Non può essere un arbitro a misurare il grado di razzismo di un paese
Il vero errore di Mazzoleni in Inter-Napoli è stato ammonire Koulibaly per un fallo normale. Ma siamo proprio sicuri spettasse a lui sospendere la partita?
Bisognerebbe prima o poi chiarirsi su quale sia il compito dell’arbitro in una partita di calcio. Gestire ventidue uomini (o donne) intenti a prendere a calcio un pallone pare non bastare più. Protocolli, norme e direttive hanno negli anni trasformato la romantica giacchetta nera in una via di mezzo tra un burocrate, un osservatore di immagini alla moviola, un atleta, uno psicologo – perché bisogna capire lo stress e la tensione dei calciatori, naturalmente – e un esperto di tattiche, visto che Pierluigi Collina sosteneva che un arbitro dovesse conoscere il modo di giocare delle squadre in campo, compresa la lunghezza media del rinvio effettuato dal portiere.
Quel che non si può domandare ai fischietti, però, è di stabilire quanto un paese sia razzista. Ammesso che sia possibile farlo. Paolo Silvio Mazzoleni di Bergamo, arbitro internazionale giunto alla sua ultima stagione in serie A, si sta togliendo più di una soddisfazione quest’anno: a mente libera si può dirigere senza badare troppo ai contraccolpi mediatici, alle ramanzine dei superiori, alle minacce di finire in castigo in partite di medio-bassa caratura.

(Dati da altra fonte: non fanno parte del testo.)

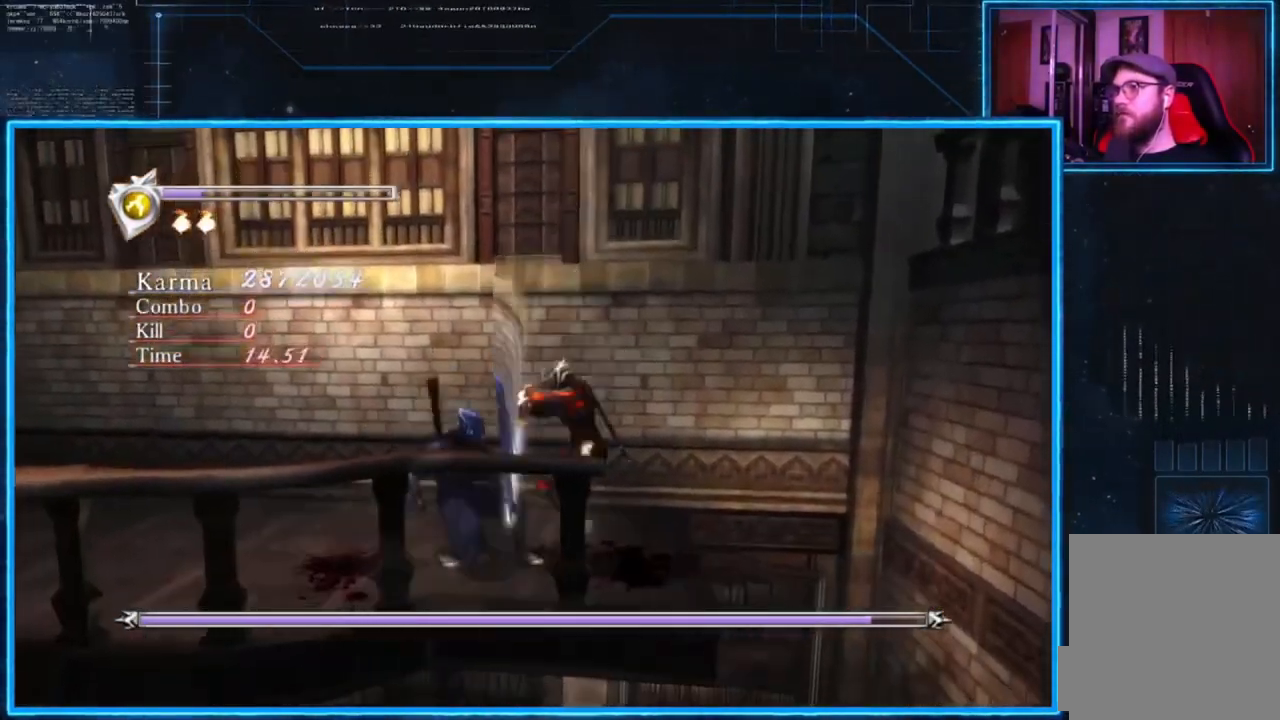
{"buttons": ["A", "X"], "left_stick": "right", "right_stick": "center", "events": [[100, "left_stick", "left"], [234, "left_stick", "center"], [367, "left_stick", "right"], [434, "A", "down"], [434, "X", "down"], [467, "L2", "up"]]}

Mercoledì ha commesso un vero errore: ammonire Koulibaly, peraltro su indicazione dell’assistente di linea, per un fallo normale che non richiedeva il provvedimento disciplinare. Sulla mancata sospensione della partita per ululati razzisti, solo lui sa cosa le sue orecchie hanno sentito. Il sindaco di Napoli, Luigi De Magistris, parla di “razzismo di stato”. Ma può essere un arbitro il giudice chiamato a decidere se in uno stadio sia in corso un’esibizione razzista? E’ l’arbitro che deve valutare se i buu sono così forti, continui e ripetuti da dover determinare lo stop all’incontro? E’ l’arbitro che deve stabilire – mentre dirige la partita – se i cori discriminatori (o i semplici indecenti ululati) provengono da una zona consistente dell’impianto di gioco e non da una frangia di cento idioti? Il paradosso è che ora sul banco degli imputati non sono finiti i responsabili del fatto – ma qualcuno ha capito quanti erano e da dove si “esibivano”? – ma l’arbitro, colpevole di non aver sospeso il match. Una follia ma anche la soluzione più rapida e pigra a un problema enorme che anni di dibattiti culturali, pause di riflessione e talk-show ad hoc, non hanno saputo o potuto risolvere.